STF MS 37806
PROCESSUALMANDADO DE SEGURANÇA. CONSELHO NACIONAL DE JUSTIÇA. PROCESSO ADMINISTRATIVO DISCIPLINAR. PRAZO PARA ANÁLISE DE DOCUMENTOS JUNTADOS. PRAZO NÃO INFERIOR AO CONCEDIDO AO MINISTÉRIO PÚBLICO. NÃO CONFIGURAÇÃO DE PREJUÍZO À PARIDADE DE ARMAS E À AMPLA DEFESA.

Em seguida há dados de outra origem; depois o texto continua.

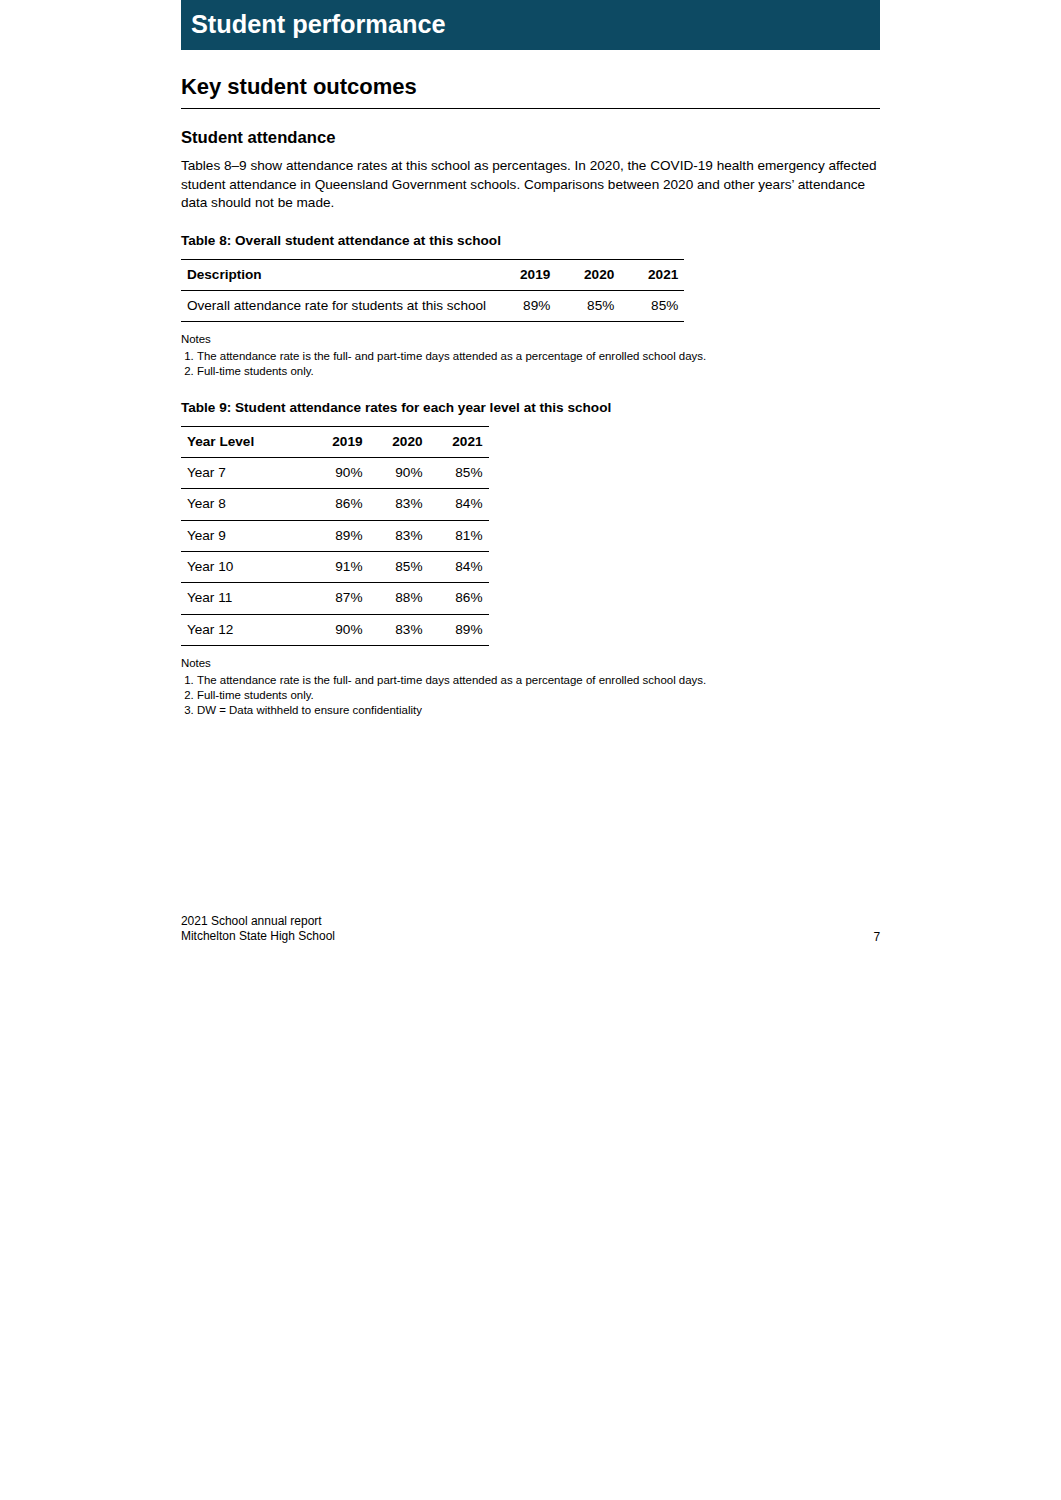Student performance
Key student outcomes
Student attendance
Tables 8–9 show attendance rates at this school as percentages. In 2020, the COVID-19 health emergency affected student attendance in Queensland Government schools. Comparisons between 2020 and other years’ attendance data should not be made.
Table 8: Overall student attendance at this school
| Description | 2019 | 2020 | 2021 |
| --- | --- | --- | --- |
| Overall attendance rate for students at this school | 89% | 85% | 85% |
Notes
The attendance rate is the full- and part-time days attended as a percentage of enrolled school days.
Full-time students only.
Table 9: Student attendance rates for each year level at this school
| Year Level | 2019 | 2020 | 2021 |
| --- | --- | --- | --- |
| Year 7 | 90% | 90% | 85% |
| Year 8 | 86% | 83% | 84% |
| Year 9 | 89% | 83% | 81% |
| Year 10 | 91% | 85% | 84% |
| Year 11 | 87% | 88% | 86% |
| Year 12 | 90% | 83% | 89% |
Notes
The attendance rate is the full- and part-time days attended as a percentage of enrolled school days.
Full-time students only.
DW = Data withheld to ensure confidentiality
2021 School annual report
Mitchelton State High School
7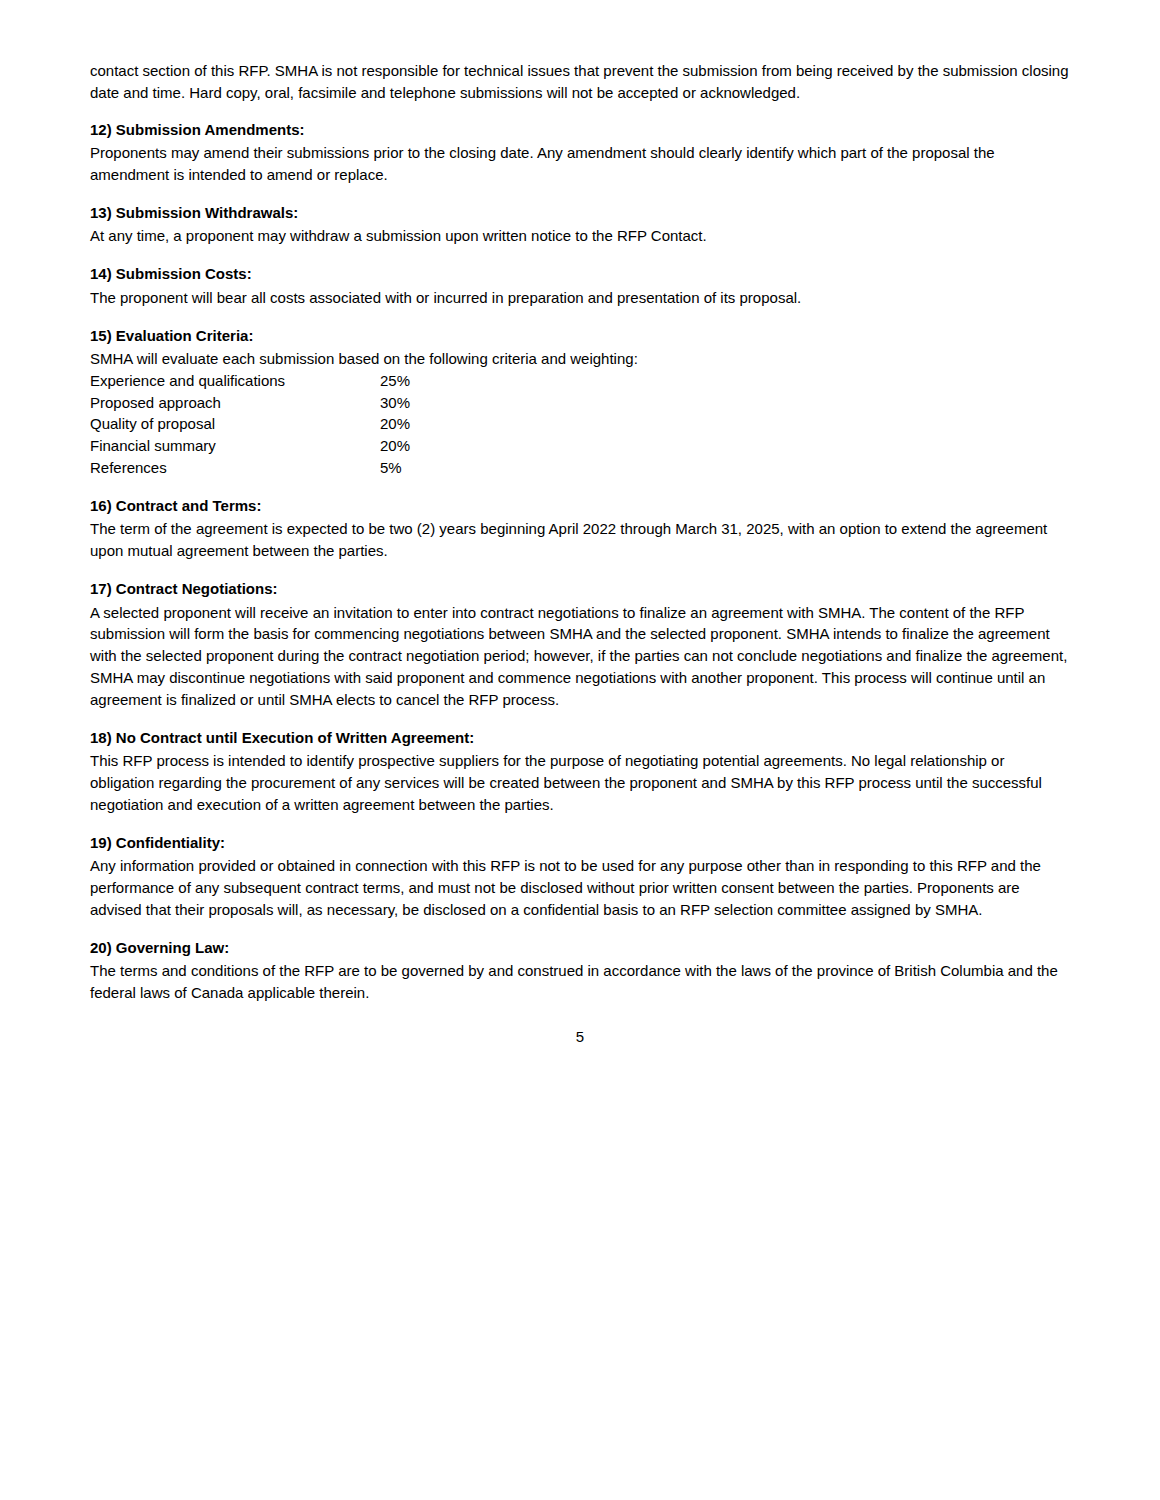contact section of this RFP. SMHA is not responsible for technical issues that prevent the submission from being received by the submission closing date and time. Hard copy, oral, facsimile and telephone submissions will not be accepted or acknowledged.
12) Submission Amendments:
Proponents may amend their submissions prior to the closing date. Any amendment should clearly identify which part of the proposal the amendment is intended to amend or replace.
13) Submission Withdrawals:
At any time, a proponent may withdraw a submission upon written notice to the RFP Contact.
14) Submission Costs:
The proponent will bear all costs associated with or incurred in preparation and presentation of its proposal.
15) Evaluation Criteria:
SMHA will evaluate each submission based on the following criteria and weighting:
| Experience and qualifications | 25% |
| Proposed approach | 30% |
| Quality of proposal | 20% |
| Financial summary | 20% |
| References | 5% |
16) Contract and Terms:
The term of the agreement is expected to be two (2) years beginning April 2022 through March 31, 2025, with an option to extend the agreement upon mutual agreement between the parties.
17) Contract Negotiations:
A selected proponent will receive an invitation to enter into contract negotiations to finalize an agreement with SMHA. The content of the RFP submission will form the basis for commencing negotiations between SMHA and the selected proponent. SMHA intends to finalize the agreement with the selected proponent during the contract negotiation period; however, if the parties can not conclude negotiations and finalize the agreement, SMHA may discontinue negotiations with said proponent and commence negotiations with another proponent. This process will continue until an agreement is finalized or until SMHA elects to cancel the RFP process.
18) No Contract until Execution of Written Agreement:
This RFP process is intended to identify prospective suppliers for the purpose of negotiating potential agreements. No legal relationship or obligation regarding the procurement of any services will be created between the proponent and SMHA by this RFP process until the successful negotiation and execution of a written agreement between the parties.
19) Confidentiality:
Any information provided or obtained in connection with this RFP is not to be used for any purpose other than in responding to this RFP and the performance of any subsequent contract terms, and must not be disclosed without prior written consent between the parties. Proponents are advised that their proposals will, as necessary, be disclosed on a confidential basis to an RFP selection committee assigned by SMHA.
20) Governing Law:
The terms and conditions of the RFP are to be governed by and construed in accordance with the laws of the province of British Columbia and the federal laws of Canada applicable therein.
5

1. A mera leitura da sequência de acontecimentos permite inferir não subsistir o argumento do impetrante no sentido de que o prazo que lhe foi ofertado foi inferior ao concedido ao Ministério Público. Na prática, o prazo dado à defesa consistiu no prazo dado ao Ministério Público somado a um prazo adicional de 15 dias, conferido pelo Relator somente à defesa, com o intuito de lhe permitir falar por último nos autos.
2. Os documentos juntados, aos quais foram conferidos prazos para análise, não consistiam em novidade para qualquer das partes, tendo em vista que são oriundos de processo em curso no Superior Tribunal de Justiça sujeito a acompanhamento por ambas as partes, inclusive o impetrante.
3. Importante destacar que o entendimento deste Supremo Tribunal é no sentido de que “a anulação de processo administrativo disciplinar com alicerce na ofensa ao contraditório e à ampla defesa demanda a comprovação de efetivo prejuízo diante de mera irregularidade na tramitação do feito” (Recurso Ordinário em Mandado de Segurança nº 30.455/DF, Rel. Min. Luiz Fux, Primeira Turma, p. 25/06/2012), o que não ocorre na espécie.
4. Segurança denegada e Agravo Regimental prejudicado.